The problem is that when we reason by metaphor (think of a dozen successive meals in a dozen successive months as though they were a dozen dishes arranged on a long table in front of us) we mistakenly treat sequential alternatives as though they were simultaneous alternatives. This is a mistake because sequential alternatives already have time on their side. Hence variety makes them less pleasurable rather than more.

The same principle explains why we love new things when we buy them and then stop loving them shortly thereafter. When we start shopping for a new pair of sunglasses we naturally contrast the hip stylish ones in the store with the old outdated ones that are sitting on our noses. So we buy the new ones and stick the old ones in a drawer. But after just a few days of wearing our new sunglasses we stop comparing them with the old pair, and, well what do you know, the delight that the comparison produced evaporates.

One of the reasons why most of us think of ourselves as talented, friendly, wise, and fair-minded is that these words are the lexical equivalents of the Necker Cube and the human mind naturally exploits each word’s ambiguity for its own gratification.

Indeed, in the long run people of every age and in every walk of life seem to regret not having done things much more than they regret things they did. Which is why the most popular regrets include not going to college, not grasping profitable business opportunities, and not spending enough time with family.

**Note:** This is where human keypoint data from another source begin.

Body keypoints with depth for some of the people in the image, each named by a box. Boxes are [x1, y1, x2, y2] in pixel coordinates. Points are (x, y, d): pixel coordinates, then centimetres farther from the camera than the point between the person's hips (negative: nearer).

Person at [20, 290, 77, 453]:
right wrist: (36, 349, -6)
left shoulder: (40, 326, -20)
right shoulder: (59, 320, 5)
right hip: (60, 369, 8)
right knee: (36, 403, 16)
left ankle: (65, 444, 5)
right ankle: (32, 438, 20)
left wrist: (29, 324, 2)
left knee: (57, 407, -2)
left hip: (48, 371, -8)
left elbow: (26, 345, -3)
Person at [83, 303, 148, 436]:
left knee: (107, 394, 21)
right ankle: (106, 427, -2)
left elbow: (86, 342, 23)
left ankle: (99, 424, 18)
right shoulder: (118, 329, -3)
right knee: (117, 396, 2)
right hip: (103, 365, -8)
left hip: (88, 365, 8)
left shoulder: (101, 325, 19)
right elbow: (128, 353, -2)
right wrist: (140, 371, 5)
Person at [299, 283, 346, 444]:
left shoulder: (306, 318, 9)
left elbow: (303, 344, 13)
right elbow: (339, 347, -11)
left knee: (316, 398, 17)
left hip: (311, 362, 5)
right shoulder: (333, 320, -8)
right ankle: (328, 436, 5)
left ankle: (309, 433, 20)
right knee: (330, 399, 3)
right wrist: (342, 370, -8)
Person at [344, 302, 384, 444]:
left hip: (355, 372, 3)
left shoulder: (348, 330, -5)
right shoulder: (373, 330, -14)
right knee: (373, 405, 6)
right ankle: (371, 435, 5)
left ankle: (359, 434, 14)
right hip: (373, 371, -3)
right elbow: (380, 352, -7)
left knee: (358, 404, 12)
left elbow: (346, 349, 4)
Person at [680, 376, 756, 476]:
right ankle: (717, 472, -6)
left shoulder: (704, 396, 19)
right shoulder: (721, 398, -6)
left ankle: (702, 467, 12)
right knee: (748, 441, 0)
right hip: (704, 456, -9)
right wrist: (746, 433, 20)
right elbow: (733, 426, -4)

But if we rely on this memory as we plan our next vacation while overlooking the fact that the rest of the trip was generally disappointing, we risk finding ourselves at the same overcrowded campground the next year eating the same stale sandwiches, being bitten by the same surly ants, and wondering how we managed to learn so little from our previous visit. Because we tend to remember the best of times and the worst of times instead of the most likely of times, the wealth of experience that young people admire doesn’t always pay clear dividends.

Apparently prospections and retrospections can be in perfect agreement, despite the fact that neither accurately describes our actual experience. The theories that lead us to predict that an event will make us happy also lead us to remember that it did make us happy thereby eliminating evidence of their own inaccuracy. This makes it unusually difficult for us to discover that our predictions were wrong. We overestimate how happy will be on our birthdays, we underestimate how happy will be on Monday mornings. And we make these mundane but erroneous predictions again and again.

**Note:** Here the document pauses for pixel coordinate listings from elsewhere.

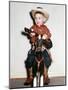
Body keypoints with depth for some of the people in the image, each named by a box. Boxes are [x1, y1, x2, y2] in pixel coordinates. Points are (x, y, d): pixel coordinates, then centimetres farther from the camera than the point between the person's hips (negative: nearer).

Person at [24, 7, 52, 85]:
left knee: (46, 60, -12)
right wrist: (31, 34, -23)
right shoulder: (33, 27, 5)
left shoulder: (44, 28, 4)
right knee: (29, 61, -5)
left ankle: (45, 77, 10)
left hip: (43, 46, -1)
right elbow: (30, 34, 0)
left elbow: (49, 34, -4)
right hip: (34, 46, 1)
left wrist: (46, 36, -24)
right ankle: (30, 77, 13)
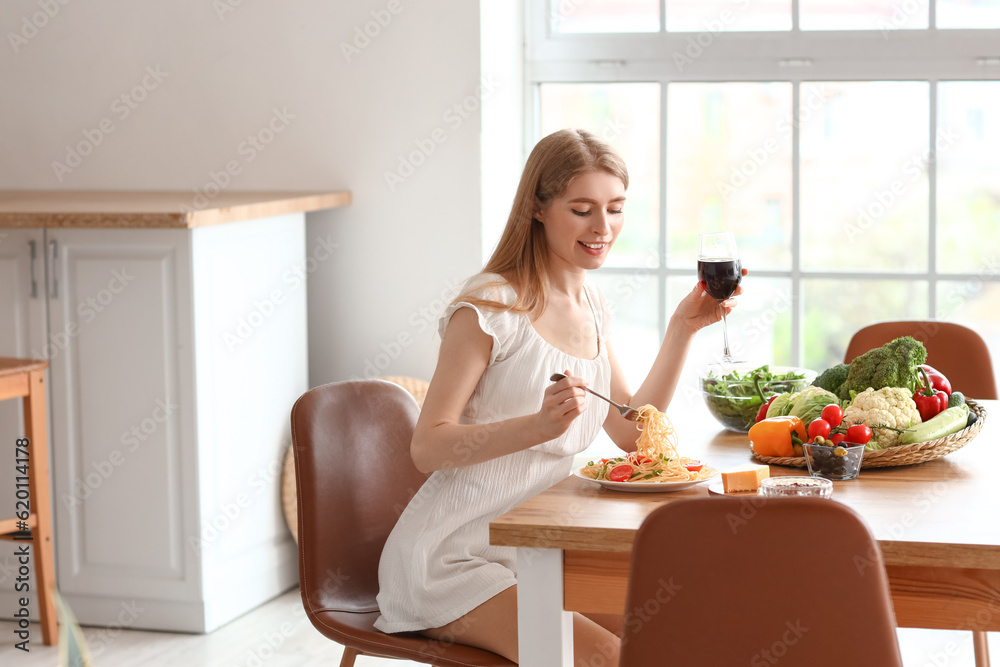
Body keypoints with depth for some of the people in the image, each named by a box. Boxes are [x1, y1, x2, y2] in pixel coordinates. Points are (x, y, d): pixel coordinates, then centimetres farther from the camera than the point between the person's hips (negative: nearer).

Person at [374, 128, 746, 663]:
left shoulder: (591, 307, 11)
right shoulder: (491, 307, -15)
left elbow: (632, 433, 13)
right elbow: (426, 448, -17)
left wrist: (682, 328, 6)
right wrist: (540, 425, -32)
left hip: (531, 553, 8)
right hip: (451, 560, -8)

The same logic can explain the transmission of beliefs. If a particular belief has some property that facilitates its own transmission then that belief tends to be held by an increasing number of minds. As it turns out there are several such properties that increase a belief’s transmissional success. The most obvious of which is accuraacy.

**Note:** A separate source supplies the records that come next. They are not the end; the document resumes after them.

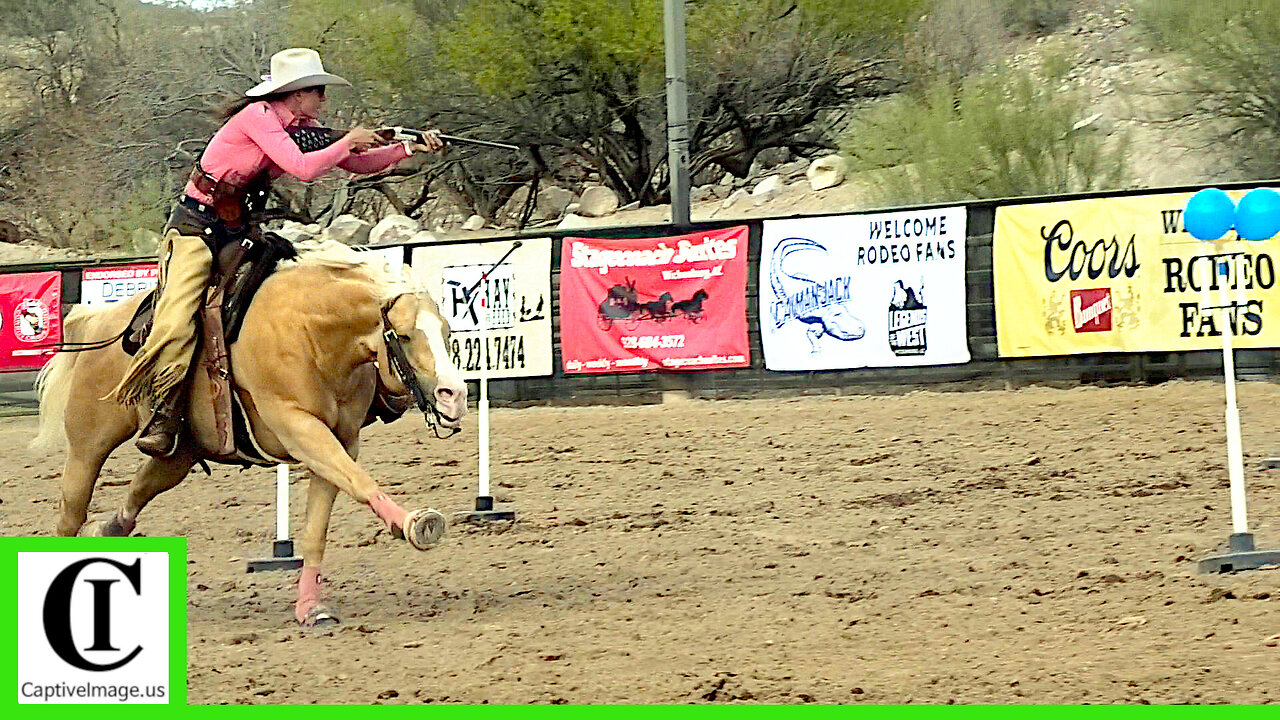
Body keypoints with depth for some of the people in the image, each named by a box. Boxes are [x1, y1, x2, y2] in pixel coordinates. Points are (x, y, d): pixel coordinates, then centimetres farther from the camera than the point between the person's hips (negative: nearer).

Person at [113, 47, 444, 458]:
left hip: (240, 230, 9)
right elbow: (303, 168, -27)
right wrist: (347, 142, -14)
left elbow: (357, 164, 11)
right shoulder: (258, 116, -17)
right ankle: (164, 416, -11)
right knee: (176, 325, -22)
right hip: (196, 226, -9)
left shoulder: (302, 127, 9)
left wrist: (410, 149, 0)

“Children bring happiness” is a super replicator. The belief transmission network of which we are apart can’t operate without a continuously replenish supply of people to do the transmitting. Thus the belief that children are a source of happiness becomes a part of our cultural wisdom, simply because the opposite belief unravels the fabric of any society that holds it. Indeed, people who believe that children bring misery and despair (and who thus stopped having them) would put their belief transmission network out of business in around 50 years. Hence terminating the belief that terminated them.

The belief transmission game is rigged so that we must believe that children and money bring happiness regardless of whether such beliefs are true. This doesn’t mean that we should all now quit our jobs and abandon our families. Rather it means that while we believe we’re raising children and earning paychecks to increase our share of happiness we’re actually doing these things for reasons beyond our control.